CLER: O, that's a precious mannikin.

DAUP: Do you know him?

CLER: Ay, and he will know you too, if e'er he saw you but once,
though you should meet him at church in the midst of prayers. He is
one of the braveries, though he be none of the wits. He will salute
a judge upon the bench, and a bishop in the pulpit, a lawyer when
he is pleading at the bar, and a lady when she is dancing in a
masque, and put her out. He does give plays, and suppers, and
invites his guests to them, aloud, out of his window, as they
ride by in coaches.
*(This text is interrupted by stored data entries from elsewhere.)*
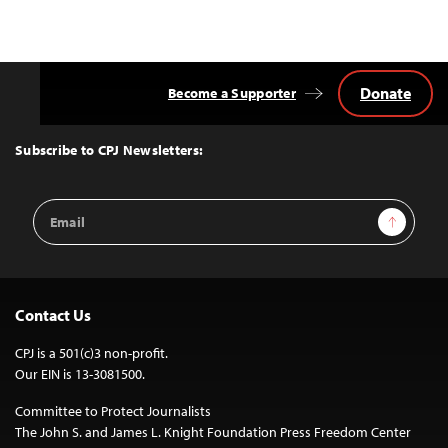
Donate
Become a Supporter
Back
to
Top
Subscribe to CPJ Newsletters:
Email
Sign Up
Address
Contact Us
CPJ is a 501(c)3 non-profit.
Our EIN is 13-3081500.
Committee to Protect Journalists
The John S. and James L. Knight Foundation Press Freedom Center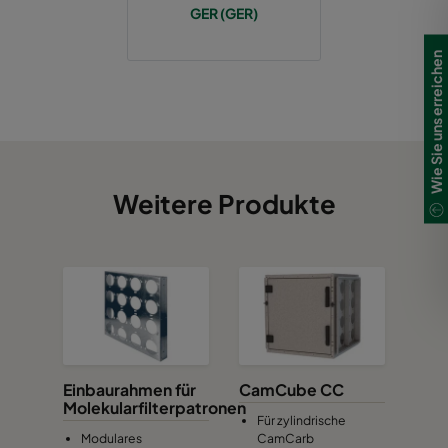
GER (GER)
Wie Sie uns erreichen
Weitere Produkte
Einbaurahmen für
CamCube CC
Molekularfilterpatronen
Für zylindrische
Modulares
CamCarb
He has a lodging in the Strand for the purpose:
or to watch when ladies are gone to the china-houses, or the
Exchange, that he may meet them by chance, and give them presents,
some two or three hundred pounds' worth of toys, to be laugh'd at.
He is never without a spare banquet, or sweet-meats in his chamber,
for their women to alight at, and come up to for a bait.

DAUP: Excellent! he was a fine youth last night; but now he is much
finer! what is his Christian name? I have forgot.

[RE-ENTER PAGE.]

CLER: Sir Amorous La-Foole.

PAGE: The gentleman is here below that owns that name.

CLER: 'Heart, he's come to invite me to dinner, I hold my life.